American climate scientist and communicator

Kate Marvel is a climate scientist and science writer based in New York City. She is a visiting scholar at New York University and was formerly an associate research physicist at the NASA Goddard Institute for Space Studies.

== Education and early career ==
Marvel attended the University of California at Berkeley, where she received her Bachelor of Arts degree in physics and astronomy in 2003. She received her PhD in 2008 in theoretical physics from University of Cambridge as a Gates Scholar and member of Trinity College. Following her PhD, she shifted her focus to climate science and energy as a Postdoctoral Science Fellow at the Center for International Security and Cooperation at Stanford University and at the Carnegie Institution for Science in the Department of Global Ecology. She continued that trajectory as a postdoctoral fellow at the Lawrence Livermore National Laboratory before joining the research faculty at NASA Goddard Institute for Space Studies and Columbia University in 2014. Marvel left the Goddard Institute at the end of 2022.

== Research ==

Marvel's current research centers on climate modeling to better predict how much the Earth's temperature will rise in the future. This work led Marvel to investigate the effects of cloud cover on modeling rising temperatures, which has proved an important variable in climate models. Clouds can play a double-edged role in mitigating or amplifying the rate of global warming. On one hand, clouds reflect solar energy back into space, serving to cool the planet; on the other, clouds can trap the planet's heat and radiate back onto Earth's surface. While computer models have difficulty simulating the changing patterns of cloud cover, improved satellite data can begin to fill in the gaps.

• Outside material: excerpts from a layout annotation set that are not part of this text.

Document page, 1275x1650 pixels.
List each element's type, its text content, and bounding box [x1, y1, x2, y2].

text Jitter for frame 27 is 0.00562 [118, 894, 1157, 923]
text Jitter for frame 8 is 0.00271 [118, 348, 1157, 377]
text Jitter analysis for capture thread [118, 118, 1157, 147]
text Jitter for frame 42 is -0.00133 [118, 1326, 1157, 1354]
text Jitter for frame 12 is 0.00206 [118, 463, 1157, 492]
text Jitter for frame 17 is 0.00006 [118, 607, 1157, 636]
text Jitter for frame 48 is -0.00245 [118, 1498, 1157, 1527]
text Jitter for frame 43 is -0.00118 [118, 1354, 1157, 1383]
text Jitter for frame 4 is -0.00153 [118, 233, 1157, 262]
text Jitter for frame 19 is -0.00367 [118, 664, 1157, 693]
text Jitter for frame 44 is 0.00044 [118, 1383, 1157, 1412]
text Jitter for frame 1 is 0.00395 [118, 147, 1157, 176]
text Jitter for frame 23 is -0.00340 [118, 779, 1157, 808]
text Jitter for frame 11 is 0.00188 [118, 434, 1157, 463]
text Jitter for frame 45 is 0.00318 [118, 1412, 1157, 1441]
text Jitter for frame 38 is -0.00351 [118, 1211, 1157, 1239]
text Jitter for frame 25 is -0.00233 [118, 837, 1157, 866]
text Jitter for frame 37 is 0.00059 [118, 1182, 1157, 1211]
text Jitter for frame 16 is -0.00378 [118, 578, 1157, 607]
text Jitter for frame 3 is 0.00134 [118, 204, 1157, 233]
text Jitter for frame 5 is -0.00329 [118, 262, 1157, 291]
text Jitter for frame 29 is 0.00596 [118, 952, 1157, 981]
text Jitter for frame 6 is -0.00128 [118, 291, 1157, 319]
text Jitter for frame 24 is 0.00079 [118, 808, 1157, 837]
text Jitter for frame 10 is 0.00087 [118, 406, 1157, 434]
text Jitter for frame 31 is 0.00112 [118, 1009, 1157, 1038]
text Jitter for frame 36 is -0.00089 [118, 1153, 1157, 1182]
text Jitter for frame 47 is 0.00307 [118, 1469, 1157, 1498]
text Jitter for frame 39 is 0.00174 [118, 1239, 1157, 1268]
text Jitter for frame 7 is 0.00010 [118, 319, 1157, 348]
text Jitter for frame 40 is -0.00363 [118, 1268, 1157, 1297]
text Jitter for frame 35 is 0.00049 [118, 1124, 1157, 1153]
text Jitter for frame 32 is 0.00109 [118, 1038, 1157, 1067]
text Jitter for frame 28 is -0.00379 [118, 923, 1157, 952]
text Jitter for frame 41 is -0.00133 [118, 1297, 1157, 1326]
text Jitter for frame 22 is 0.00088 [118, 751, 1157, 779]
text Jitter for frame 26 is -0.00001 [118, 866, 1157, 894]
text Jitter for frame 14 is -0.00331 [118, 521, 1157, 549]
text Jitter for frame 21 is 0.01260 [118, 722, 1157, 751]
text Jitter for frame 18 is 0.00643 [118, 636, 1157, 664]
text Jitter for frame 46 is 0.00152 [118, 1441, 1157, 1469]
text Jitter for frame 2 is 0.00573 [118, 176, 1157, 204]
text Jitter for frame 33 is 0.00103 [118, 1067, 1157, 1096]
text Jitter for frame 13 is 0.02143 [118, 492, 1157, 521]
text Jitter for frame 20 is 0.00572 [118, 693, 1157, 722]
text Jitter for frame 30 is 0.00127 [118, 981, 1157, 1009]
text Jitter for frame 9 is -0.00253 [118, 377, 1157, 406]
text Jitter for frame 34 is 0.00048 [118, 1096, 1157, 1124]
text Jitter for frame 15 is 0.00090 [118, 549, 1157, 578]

Marvel has also documented shifting patterns of soil moisture from samples taken around the world, combining them with computer models and archives of tree rings, to model the effects of greenhouse gas production on patterns of global drought. In this study, which was published in the journal Nature in May 2019, Marvel and her colleagues were able to distinguish the contribution of humans from the effects of natural variation of weather and climate. They found three distinct phases of drought in the data: a clear human fingerprint on levels of drought in the first half of the 20th century, followed by a decrease in drought from 1950 to 1975, followed by a final rise in levels of drought in the 1980s and beyond. The mid-century decrease in drought correlated with the rise in aerosol emissions, which contribute to rising levels of smog that may have reflected and blocked sunlight from reaching the Earth, altering patterns of warming. The subsequent rise of drought correlated with the decrease in global air pollution, which occurred in the 1970s and 1980s due to the passage of legislation like the United States Clean Air Act, suggesting that aerosol pollution may have had a moderating effect on drought.

Marvel has also studied practical limitations in renewable energy as a Postdoctoral Scholar at the Carnegie Institution for Science. At the 2017 TED conference, following computer theorist Danny Hillis's talk proposing geoengineering strategies to mitigate global warming, Marvel was brought on stage to share why she believes geoengineering may cause more harm than good in the long run.

Marvel returned to the NASA Goddard Institute for Space Studies in 2024, but resigned her position as an associate research physicist in 2026. According to the New York Times, "citing the Trump administration's attacks on climate science," she "said in an interview that the administration's actions made it impossible to remain." She stated that "none of [her] internally funded science projects were funded." She remains a visiting scholar at New York University.

== Public engagement ==
Marvel is a science communicator whose efforts center on communicating about the impacts of climate change. She has been a guest on popular science shows like StarTalk and BRIC Arts Media TV, speaking about her expertise in climate change and the need to act on climate. She has also spoken about her path to becoming a scientist for the science-inspired storytelling series, The Story Collider. Marvel has also appeared on the TED Main Stage, giving a talk at the 2017 TED conference about the double-edged effect clouds can have on global warming. Marvel has given lectures on climate science in a comedy clubs and at a prison.

Marvel's writing has been featured in On Being and Nautilus. She was a regular contributor to Scientific American with her column "Hot Planet", which launched in June 2018 and apparently ended in November 2020; the column focused on climate change, covering the science behind global warming, policies, and human efforts in advocacy. Marvel contributed to All We Can Save, a collection of essays authored by women involved in the climate movement.

In 2025, Marvel released the book Human Nature: Nine Ways to Feel About Our Changing Planet in which she describes the Earth's changing climate framed through human emotions.